Festival de Cannes 2026 : Adèle Exarchopoulos bouleverse dans Garance, le film le plus poignant de Jeanne Herry
Par la rédaction
Présenté dimanche 17 mai en compétition officielle au Festival de Cannes, Garance a profondément touché les festivaliers. Après Je verrai toujours vos visages, la réalisatrice Jeanne Herry signe un film plus sombre, mais toujours porté par ce regard tendre et profondément humain qu’elle pose sur ses personnages.
Au cœur du récit, il y a Garance. Une jeune femme qui aime trop fort, vit trop vite et tente de ne pas se perdre en chemin. Et pour lui donner vie, Adèle Exarchopoulos livre une interprétation vibrante, sincère et bouleversante.
Dès les premières minutes, Garance attrape le spectateur par son émotion brute. Dans l’obscurité, une voix raconte une jeunesse faite d’excès, de désir et de blessures que l’on tente de cacher derrière les fêtes et les rires.
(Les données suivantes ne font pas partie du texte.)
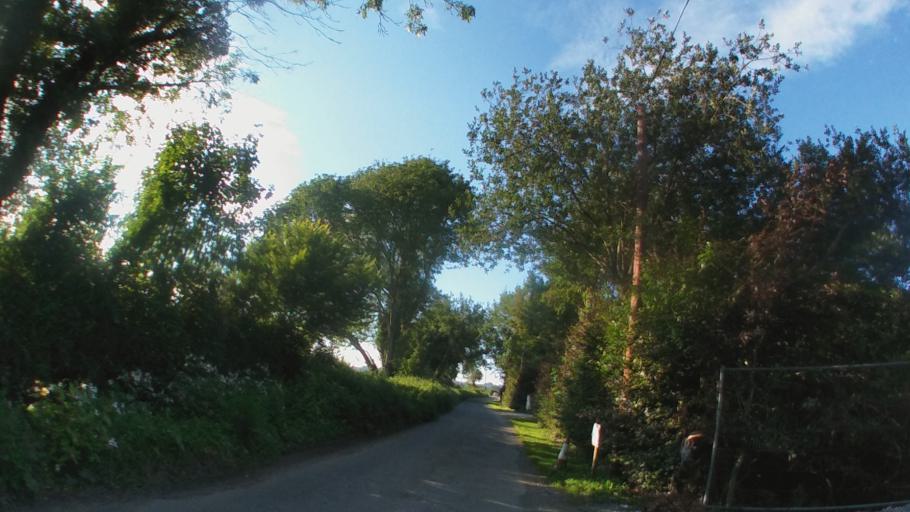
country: IE
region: Leinster
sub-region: Kilkenny
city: Kilkenny
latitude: 52.6914
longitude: -7.1889
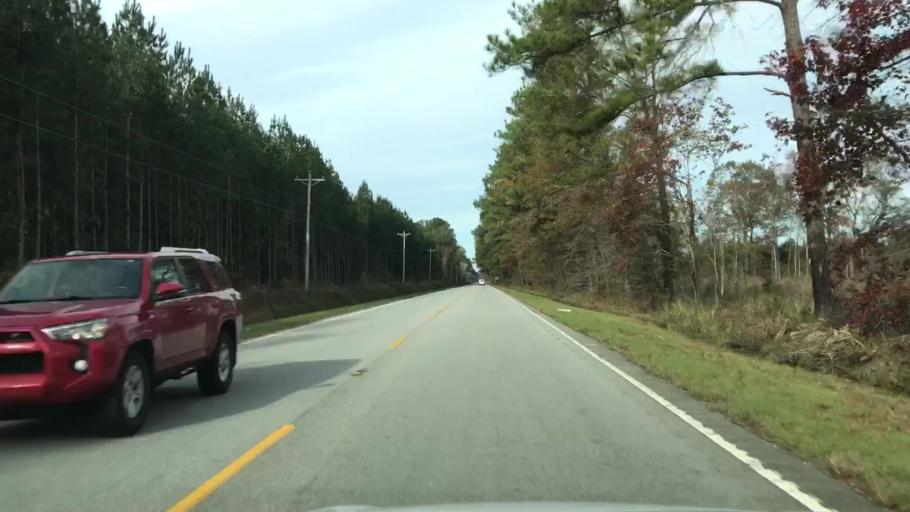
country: US
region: South Carolina
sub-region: Colleton County
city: Walterboro
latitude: 32.8085
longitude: -80.5212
Puis apparaît Garance, jeune comédienne parisienne qui enchaîne les petits boulots, les soirées trop longues et les lendemains difficiles.
Avec ce rôle, Adèle Exarchopoulos livre l’une des interprétations les plus fortes de sa carrière depuis La Vie d’Adèle. Elle donne à Garance quelque chose de profondément vrai : une fragilité cachée derrière une énergie débordante. Un regard fatigué, un sourire qui vacille, une façon d’aimer trop fort et de continuer malgré tout.
Garance boit pour tenir debout. Pour oublier ses angoisses. Pour supporter une vie instable faite de castings ratés, de nuits sans fin et de relations qui se défont aussi vite qu’elles commencent. Jusqu’à dix-neuf verres par jour. Mais Jeanne Herry ne cherche jamais le sensationnel. Elle montre au contraire une dépendance qui s’installe doucement, presque sans bruit, au milieu du quotidien. Et c’est sans doute ce qui rend le film aussi touchant et profondément humain.
La force de Garance, c’est que Jeanne Herry ne juge jamais son personnage. Elle filme Garance comme une vraie personne, avec ses contradictions, ses excès, ses moments de lumière et ses failles. Une jeune femme qui essaie simplement d’avancer sans se laisser complètement engloutir par ce qu’elle porte en elle.